Prinsip penting dalam pembuktian TPPU, sebagaimana ditegaskan Pasal 69 UU TPPU, adalah bahwa tindak pidana pencucian uang tidak wajib dibuktikan terlebih dahulu tindak pidana asalnya melalui putusan yang berkekuatan hukum, tetapi cukup dengan bukti permulaan yang cukup mengenai adanya tindak pidana asal. Ketentuan ini memberi penyidik keleluasaan untuk menyidik TPPU secara paralel dengan penyidikan korupsi, sekaligus menjadi instrumen pemulihan aset (asset recovery) yang lebih efektif dibanding semata mengandalkan delik korupsi konvensional.
Implikasi terhadap Kepercayaan Publik dan Upaya Menjaga Kredibilitas Antarlembaga
Ada dimensi yang tidak bisa diabaikan dalam kasus ini bahwa yang diduga terlibat bukan pejabat biasa, melainkan figur yang selama ini menjadi salah satu wajah utama pemberantasan korupsi di Indonesia.

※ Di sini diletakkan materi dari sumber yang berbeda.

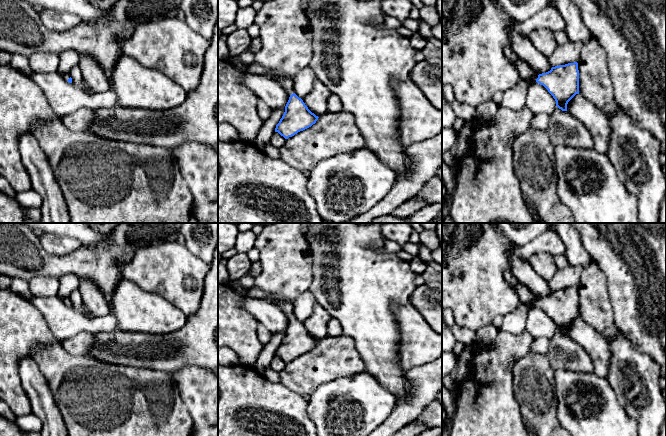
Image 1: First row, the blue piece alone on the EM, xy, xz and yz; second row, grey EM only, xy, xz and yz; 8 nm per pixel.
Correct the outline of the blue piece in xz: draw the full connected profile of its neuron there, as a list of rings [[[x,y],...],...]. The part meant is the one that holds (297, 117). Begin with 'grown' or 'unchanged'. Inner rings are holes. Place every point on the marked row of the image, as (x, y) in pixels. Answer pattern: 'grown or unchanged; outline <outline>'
grown; outline [[[268,71],[264,76],[277,81],[290,95],[285,106],[285,112],[279,123],[276,125],[275,132],[278,132],[285,139],[288,139],[316,123],[319,117],[312,113],[303,100],[294,93],[292,77],[286,76],[281,79],[276,77],[270,71]]]

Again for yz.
grown; outline [[[512,48],[506,49],[506,56],[516,66],[521,79],[532,80],[543,85],[555,99],[556,106],[562,111],[567,111],[568,102],[579,94],[577,62],[555,66],[550,71],[537,75]]]

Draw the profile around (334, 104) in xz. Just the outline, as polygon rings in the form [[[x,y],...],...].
[[[331,95],[327,101],[327,109],[330,113],[341,112],[343,110],[343,105],[340,98],[336,95]]]

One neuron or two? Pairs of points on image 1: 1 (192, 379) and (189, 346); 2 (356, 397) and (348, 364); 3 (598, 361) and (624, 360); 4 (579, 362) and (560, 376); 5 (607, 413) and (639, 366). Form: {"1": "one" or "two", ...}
{"1": "two", "2": "two", "3": "two", "4": "two", "5": "two"}

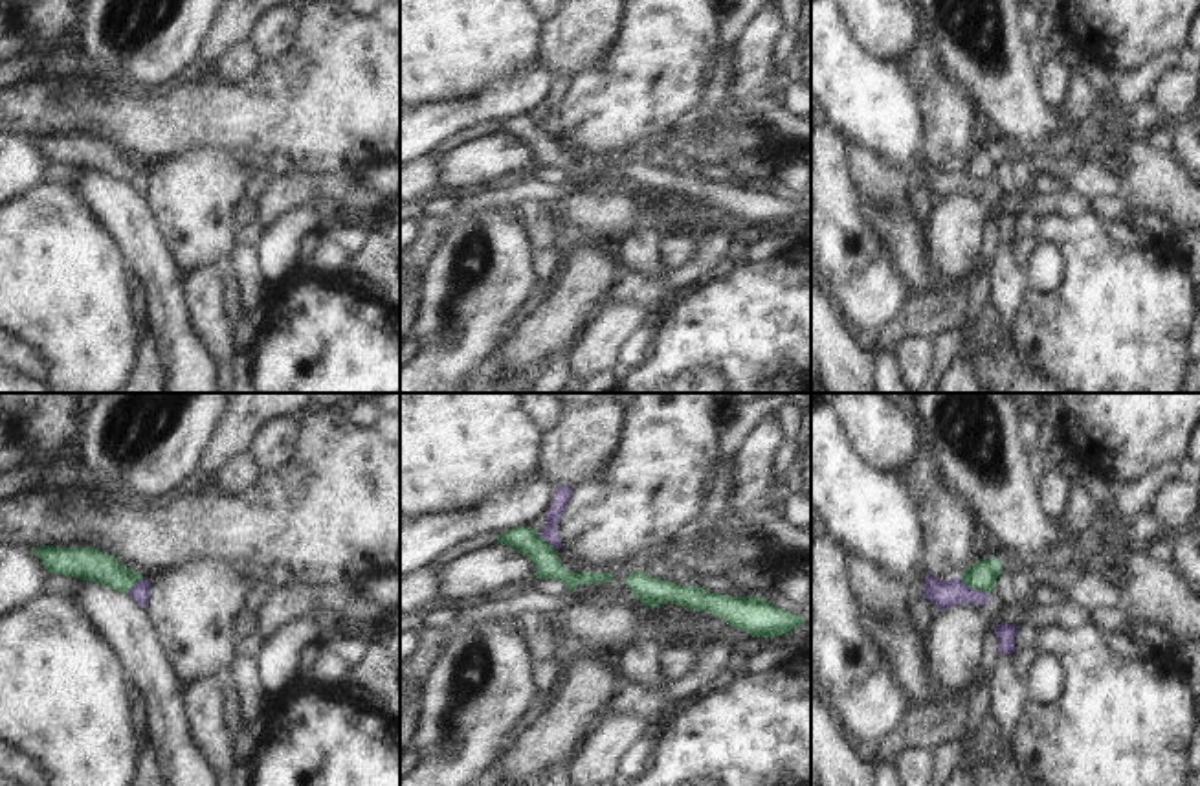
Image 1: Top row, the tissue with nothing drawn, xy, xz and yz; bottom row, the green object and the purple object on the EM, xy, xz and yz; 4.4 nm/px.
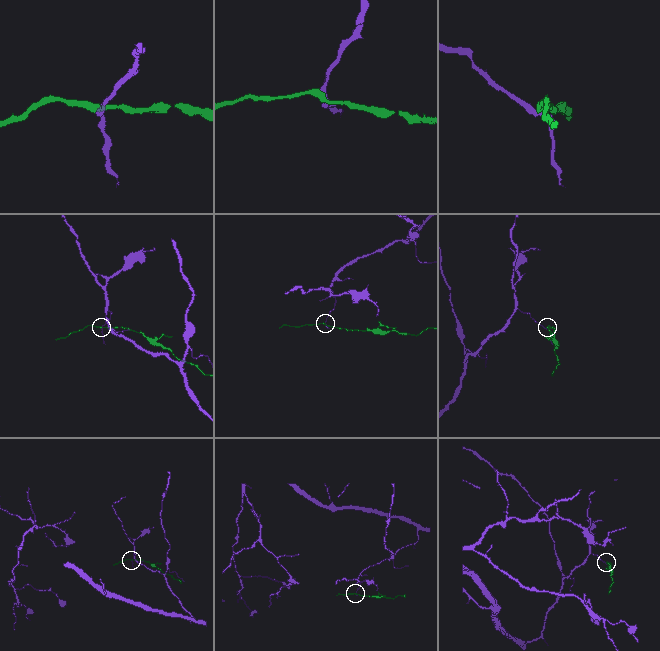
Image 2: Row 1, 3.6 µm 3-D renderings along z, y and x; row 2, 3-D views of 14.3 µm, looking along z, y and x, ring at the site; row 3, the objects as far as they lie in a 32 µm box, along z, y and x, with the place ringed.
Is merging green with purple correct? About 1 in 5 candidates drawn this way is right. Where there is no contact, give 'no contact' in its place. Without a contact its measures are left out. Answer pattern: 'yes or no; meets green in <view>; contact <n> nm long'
no; meets green in yz; contact 150 nm long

Ironi ini berpotensi menimbulkan dua reaksi publik yang saling bertolak belakang yakni di satu sisi ada apresiasi bahwa "tidak ada yang kebal hukum," di sisi lain muncul kekhawatiran bahwa kepercayaan terhadap institusi penegak hukum tengah tergerus dari dalam.
Saya berpandangan bahwa beberapa implikasi dan langkah konstruktif yang perlu digarisbawahi:
- Pertama, menjaga independensi sekaligus mengantisipasi potensi konflik kepentingan antarlembaga. Publik tentu akan mencermati proses hukum ini karena tersangka berasal dari institusi Kejaksaan, sementara penyidik berasal dari Polri dan pada akhirnya berkas perkara akan kembali dilimpahkan ke Kejaksaan Agung untuk proses penuntutan. Mekanisme tersebut memang telah sesuai dengan ketentuan peraturan perundang-undangan yang menempatkan Kejaksaan sebagai dominus litis. Namun demikian, kondisi tersebut tetap berpotensi memunculkan persepsi adanya konflik kepentingan secara kelembagaan, meskipun masing-masing institusi menjalankan kewenangannya secara profesional.
- Kedua, pentingnya keterbukaan mengenai konstruksi perkara. Hingga saat ini penyidik belum menguraikan secara lengkap modus operandi maupun peran spesifik setiap tersangka. Dalam perkara yang melibatkan pejabat tinggi penegak hukum, transparansi yang proporsional menjadi elemen penting untuk menjaga legitimasi proses hukum. Keterbukaan tersebut tentu tetap harus memperhatikan asas praduga tak bersalah dan tidak mengganggu jalannya penyidikan, tetapi cukup untuk mencegah berkembangnya spekulasi di ruang publik.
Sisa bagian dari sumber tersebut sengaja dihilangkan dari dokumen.